Abstract

The major structural elements are of three kinds—folded and belts, broad uplifts, and fairly resistant buttresses. The Colorado plateau and Wyoming basin are the largest resistant elements. Along the western margin of the Wyoming basin lies the Idaho-Wyoming arc of folded and thrust strata. Along the western margin of the Colorado plateau is another north—south-trending group of folds and thrusts. The Colorado plateau and the Wyoming basin are separated by the broad east—west-trending Uinta uplift. A small buttress of recurring positive character in northern Utah lies directly in the path of the southwesterly-trending Idaho-Wyoming arc folds which are deflected around it.
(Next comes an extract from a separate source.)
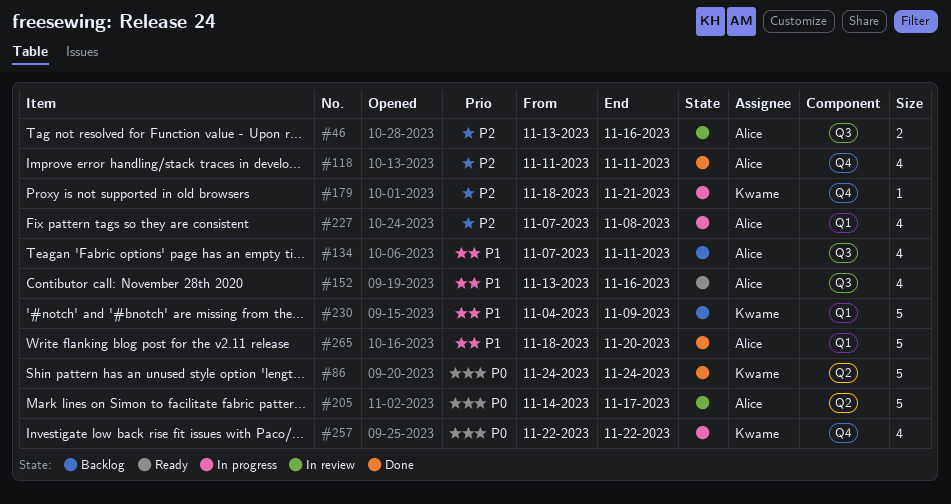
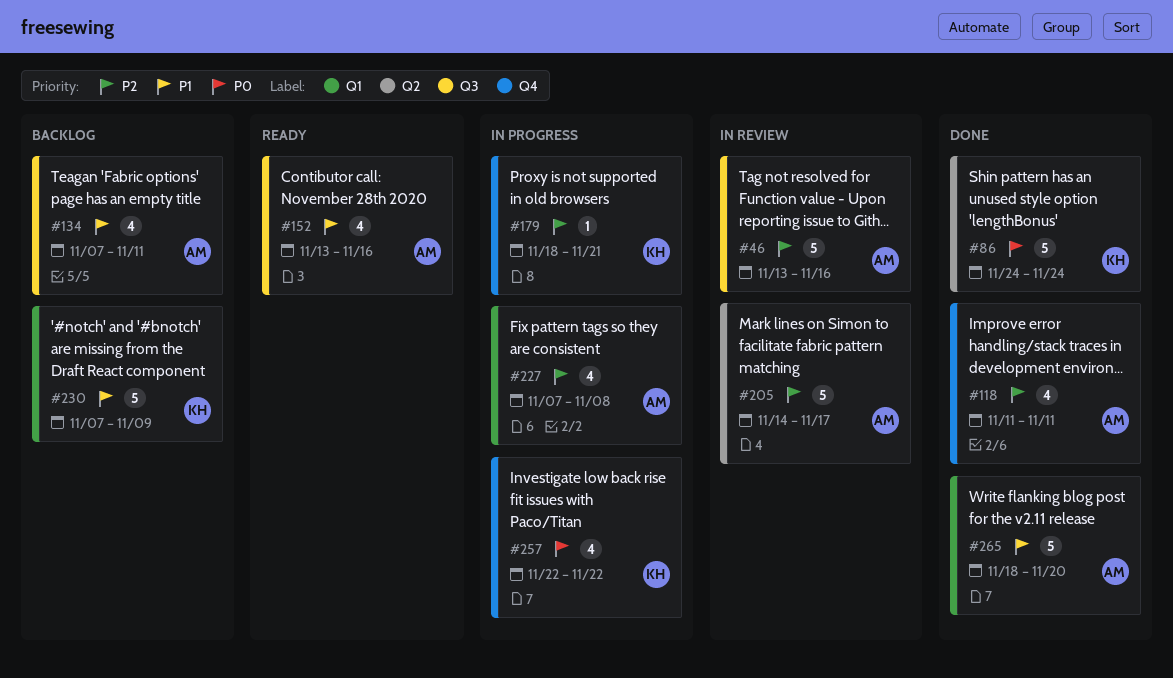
#46, estimate: 2 -> 5
#205, priority: P0 -> P2
#230, start: Nov 4 -> Nov 7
The northward-trending folds south of the Uinta uplift veer westward, unite with the Idaho-Wyoming arc folds, and continue in the southwest trend of the arc past the Sheeprock uplift. The Cottonwood uplift crowds the strata into folds and small thrusts against the west end of the Unita uplift and the southeast side of the northern Utah highland. The evident lack of alignment of the Laramide folds and thrusts with the Basin and Range faults is most striking, and apparently a Laramide control is only local. The foliation of the pre-Cambrian rocks, inherited from pre-Cambrian time, seems to have exerted little influence on the course of the Laramide folds or the Basin and Range faults, although the northern Utah highland as a mass conspicuously deflected the Laramide folds around its margins. The highland did not affect the Basin and Range faults in any discernible way.